## Exercise details
Count every line that includes the string "Taylor" in the entries that follow. Nothing besides the number is needed.

## Given records

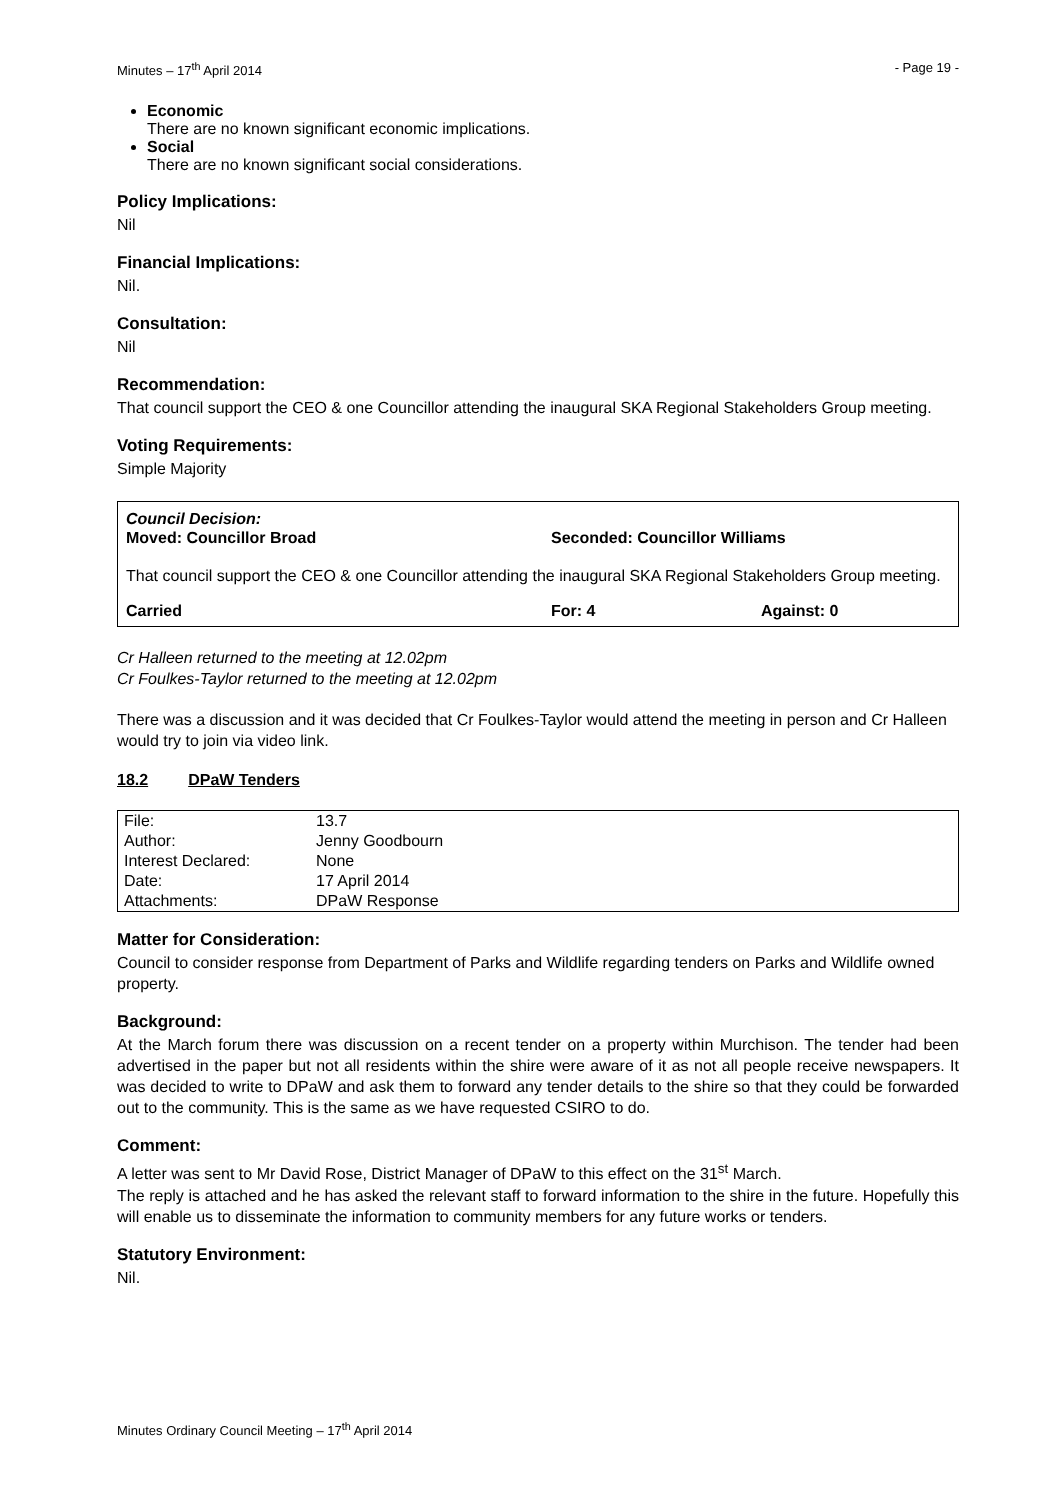Minutes – 17<sup>th</sup> April 2014 - Page 19 -
Economic
There are no known significant economic implications.
Social
There are no known significant social considerations.
Policy Implications:
Nil
Financial Implications:
Nil.
Consultation:
Nil
Recommendation:
That council support the CEO & one Councillor attending the inaugural SKA Regional Stakeholders Group meeting.
Voting Requirements:
Simple Majority
Council Decision:
Moved: Councillor Broad Seconded: Councillor Williams
That council support the CEO & one Councillor attending the inaugural SKA Regional Stakeholders Group meeting.
Carried For: 4 Against: 0
Cr Halleen returned to the meeting at 12.02pm
Cr Foulkes-Taylor returned to the meeting at 12.02pm
There was a discussion and it was decided that Cr Foulkes-Taylor would attend the meeting in person and Cr Halleen would try to join via video link.
18.2 DPaW Tenders
| File: | 13.7 |
| Author: | Jenny Goodbourn |
| Interest Declared: | None |
| Date: | 17 April 2014 |
| Attachments: | DPaW Response |
Matter for Consideration:
Council to consider response from Department of Parks and Wildlife regarding tenders on Parks and Wildlife owned property.
Background:
At the March forum there was discussion on a recent tender on a property within Murchison. The tender had been advertised in the paper but not all residents within the shire were aware of it as not all people receive newspapers. It was decided to write to DPaW and ask them to forward any tender details to the shire so that they could be forwarded out to the community. This is the same as we have requested CSIRO to do.
Comment:
A letter was sent to Mr David Rose, District Manager of DPaW to this effect on the 31<sup>st</sup> March.
The reply is attached and he has asked the relevant staff to forward information to the shire in the future. Hopefully this will enable us to disseminate the information to community members for any future works or tenders.
Statutory Environment:
Nil.
Minutes Ordinary Council Meeting – 17<sup>th</sup> April 2014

## Output of the exercise
2